** Opening Given text block **

A Better Splash: Bergen Assembly 2016

Bergen Assembly’s 2016 edition (from now on: BA16) honors the original intentions behind the city’s commitment to host a perennial contemporary art festival/exhibition/symposium. Such intentions were, and still are, to rethink “biennials”1 from the ground up and experiment above and beyond their existing frameworks. BA16 consists of an almost year-long calendar of exhibitions and performances, complemented by talks and discursive platforms, engagement, study and research opportunities culminating in a cluster of September events that served as the more official “opening.”

When the idea of such a cultural enterprise was first proposed, in 2007, the institutional response was a rather cold-blooded one. In 2009, a multi-day, international conference was convened to discuss whether To biennial or not to biennial. The conversations were sieved through, edited, and published as a book.2 The due diligence of this analytical antechamber, itself a multi-year undertaking, could have had the sobering effect of a weekend of steady rain on the roof of the organizer’s camping tent. As it turned out, extensive prep-work was a pretty decent idea.

The question “Does the world need more biennials”? Would probably yield the answer: “No” even among a group of unruly, uninformed high school juniors. It certainly does among experts of the field, although the reasons why might vary. Yet, we remain submerged in biennials, triennials, quadriennials. Add the cultural by products and disingenuous (if often well organized, locally welcome and eagerly attended) discursive attachments used to legitimize the roving art fair circus/market, and you will probably agree with me that one single additional biennial could indeed become the proverbial straw.

** Closing Given text block **
** Opening Input data block **

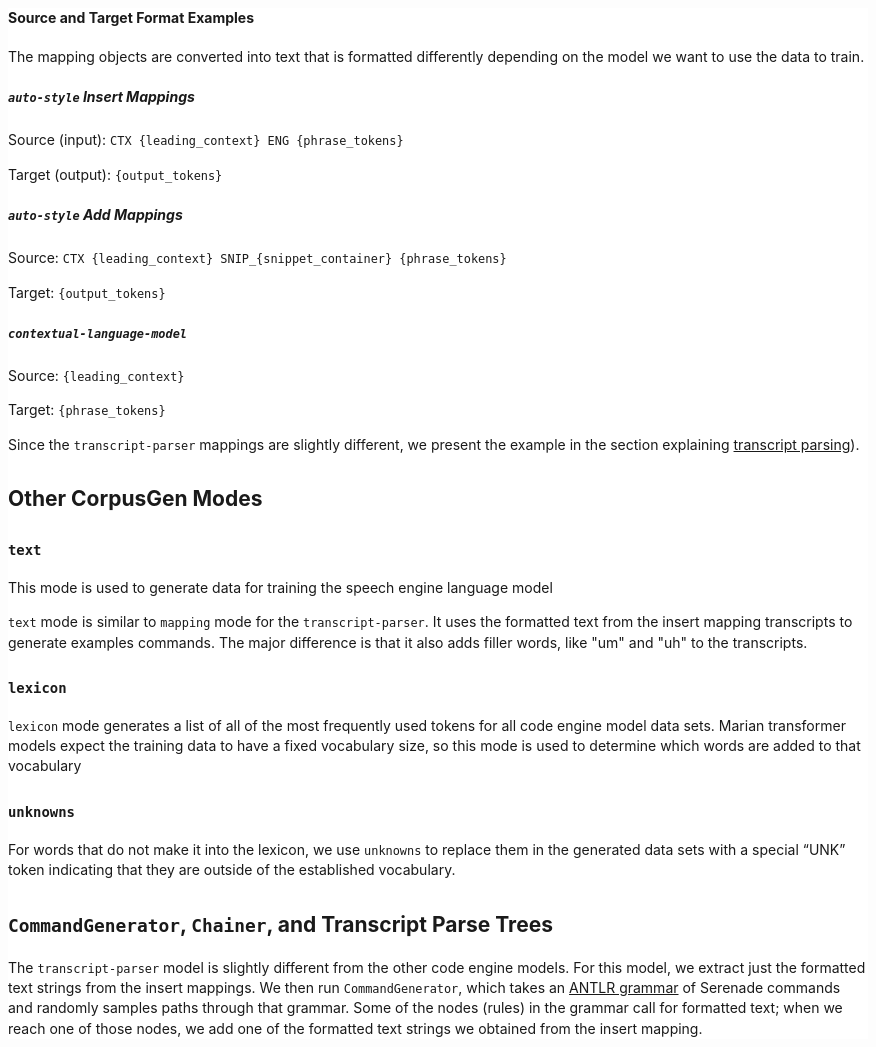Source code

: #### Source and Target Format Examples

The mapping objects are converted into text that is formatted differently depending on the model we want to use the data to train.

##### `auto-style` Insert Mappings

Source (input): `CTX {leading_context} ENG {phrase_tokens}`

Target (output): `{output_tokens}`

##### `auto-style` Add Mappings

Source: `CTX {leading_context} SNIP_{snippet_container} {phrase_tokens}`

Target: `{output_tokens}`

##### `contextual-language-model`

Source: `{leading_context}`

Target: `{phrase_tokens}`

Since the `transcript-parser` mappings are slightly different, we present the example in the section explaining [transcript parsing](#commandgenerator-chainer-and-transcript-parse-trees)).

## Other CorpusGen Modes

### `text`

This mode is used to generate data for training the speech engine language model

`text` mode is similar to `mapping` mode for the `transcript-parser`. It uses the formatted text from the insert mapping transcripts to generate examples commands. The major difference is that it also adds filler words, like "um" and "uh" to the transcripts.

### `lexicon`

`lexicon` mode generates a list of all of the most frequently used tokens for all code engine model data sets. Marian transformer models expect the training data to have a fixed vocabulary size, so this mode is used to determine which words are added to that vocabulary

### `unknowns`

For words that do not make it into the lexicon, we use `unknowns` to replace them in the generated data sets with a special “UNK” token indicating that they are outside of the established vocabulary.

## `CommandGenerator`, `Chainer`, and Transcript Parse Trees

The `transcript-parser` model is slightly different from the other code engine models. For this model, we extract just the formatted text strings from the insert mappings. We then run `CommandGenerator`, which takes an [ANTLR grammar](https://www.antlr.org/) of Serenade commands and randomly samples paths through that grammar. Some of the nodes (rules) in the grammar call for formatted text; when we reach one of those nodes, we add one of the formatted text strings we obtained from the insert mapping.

** Closing Input data block **
** Opening Input data block **

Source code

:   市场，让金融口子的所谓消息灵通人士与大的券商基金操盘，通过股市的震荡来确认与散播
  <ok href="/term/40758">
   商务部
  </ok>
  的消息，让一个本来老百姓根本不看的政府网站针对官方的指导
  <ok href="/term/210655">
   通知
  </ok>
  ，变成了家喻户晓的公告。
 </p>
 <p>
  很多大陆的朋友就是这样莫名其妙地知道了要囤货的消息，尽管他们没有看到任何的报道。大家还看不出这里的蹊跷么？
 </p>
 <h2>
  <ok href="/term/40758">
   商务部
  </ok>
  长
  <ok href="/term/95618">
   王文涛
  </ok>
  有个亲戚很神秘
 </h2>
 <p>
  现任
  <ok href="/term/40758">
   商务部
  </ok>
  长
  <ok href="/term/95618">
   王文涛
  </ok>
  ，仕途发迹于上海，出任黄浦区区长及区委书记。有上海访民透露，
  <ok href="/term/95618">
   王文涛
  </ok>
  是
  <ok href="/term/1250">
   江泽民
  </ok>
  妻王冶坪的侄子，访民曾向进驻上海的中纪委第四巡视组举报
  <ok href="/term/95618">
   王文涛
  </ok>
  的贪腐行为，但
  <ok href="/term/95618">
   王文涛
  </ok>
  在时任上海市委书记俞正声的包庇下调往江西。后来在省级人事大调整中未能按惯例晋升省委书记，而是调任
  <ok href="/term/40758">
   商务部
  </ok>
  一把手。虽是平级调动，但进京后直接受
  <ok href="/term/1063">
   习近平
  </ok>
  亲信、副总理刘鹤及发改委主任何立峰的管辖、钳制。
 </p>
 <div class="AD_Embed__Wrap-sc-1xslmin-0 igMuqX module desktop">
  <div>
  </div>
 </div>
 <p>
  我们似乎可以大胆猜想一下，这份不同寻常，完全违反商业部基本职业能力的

** Closing Input data block **

— Tasks to carry out —
1/ Summarize the Bergen Assembly 2016 text in two sentences.
2/ Name every year that appears in the Bergen Assembly 2016 text.

— Results by task —
1/ BA16 honors the city's original aim of rethinking biennials from the ground up, offering an almost year-long calendar of exhibitions, performances, talks, discursive platforms and research opportunities that culminated in a cluster of September events serving as the official opening. The idea met a cold institutional response when first proposed in 2007, and a 2009 conference and resulting book preceded it, which proved worthwhile because the world is already submerged in biennials and one more could become the proverbial straw.

2/ 2016, 2007, 2009